Nintendo Switch 2 may not launch in 2024 after all

 Man holding Nintendo Switch .
Man holding Nintendo Switch .

Despite being widely tipped for a release in 2024, it now seems that the Nintendo Switch 2 — or whatever it ends up being called — will not emerge this year after all.

The news was first broken by the Brazilian games journalist Pedro Henrique Lutti Lippe, before being corroborated by both VGC and Eurogamer’s independent sources. They suggested the later launch window is geared toward facilitating a stronger first-party launch game lineup.

The good news is that it apparently won’t face a long delay, with a launch in the first quarter of 2025 tipped, which means some point between the start of January and the end of March. If it pushes to the very end of this window, there’s a certain symmetry, as the original Switch arrived in most regions on March 3, 2017.

Still, that would mean the Switch would reach its eighth birthday without a successor, which is certainly pushing the limits of hardware that wasn’t the most highly powered when it first went on sale. That’s also a long time historically speaking, with Nintendo generally leaving five years between hardware generations (or six between the Wii and Wii U).

We did, of course, receive the Switch OLED, but this didn’t offer the ‘Pro’ performance boost that it was originally rumored to feature.
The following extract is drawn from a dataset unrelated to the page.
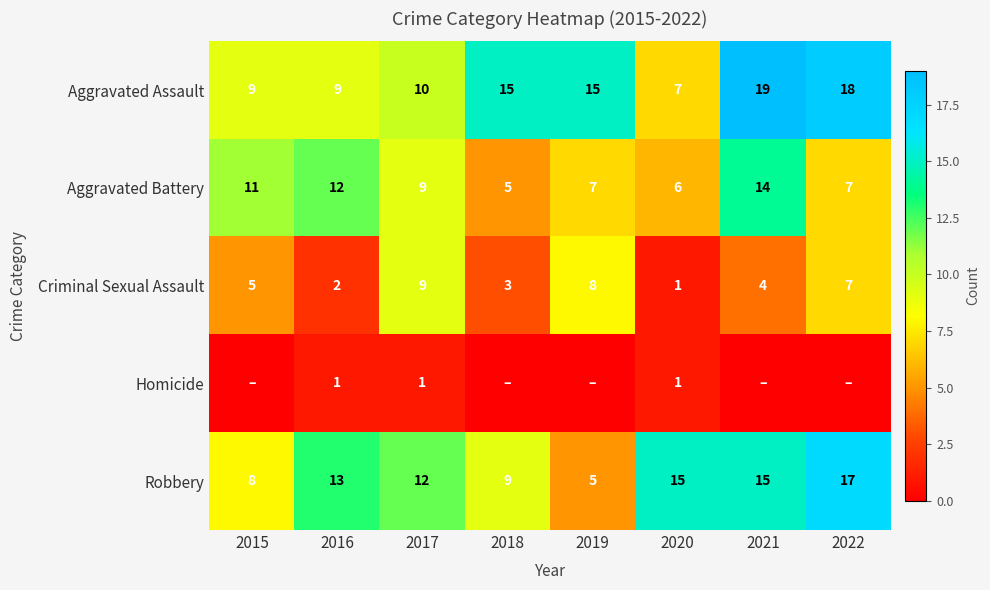

What is the difference between the highest and lowest values at 2017?

11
A number of developers reportedly received 4K development kits, but Nintendo’s ambiguously worded denial suggests that the plan was ultimately shelved, or that it was actually Switch 2 hardware all along.

A generational leap

Mario and Princess Peach walk in Mushroom Kingdom in The Super Mario Bros Movie
Mario and Princess Peach walk in Mushroom Kingdom in The Super Mario Bros Movie

The good thing about such a big gap is that we should feel a genuinely generational leap in performance. True, this might not offer Xbox Series X or PS5-level grunt, but that could still spell big graphical improvements.

With multi-platform titles increasingly struggling on Nintendo’s hardware, that can only be a good thing. Indeed, the titles that have wheezed along on the current Nintendo Switch hardware may get a bit of a boost too, with rumors of souped-up backward compatibility doing the rounds.

Of course, most people buy Nintendo consoles for Nintendo games that can’t be played anywhere else. And with talk of a delay being based on the need for more first-party launch games, we could see all sorts arriving with the console early next year.

There have been rumors surrounding the first new Mario Kart game since 2013 (the one later remastered for Switch) and a new Mario platformer. There’s also the perpetually MIA Metroid Prime 4, originally announced in 2017, but unheard of in five years. Polygon speculates that this could be a contender to make the most of the new hardware.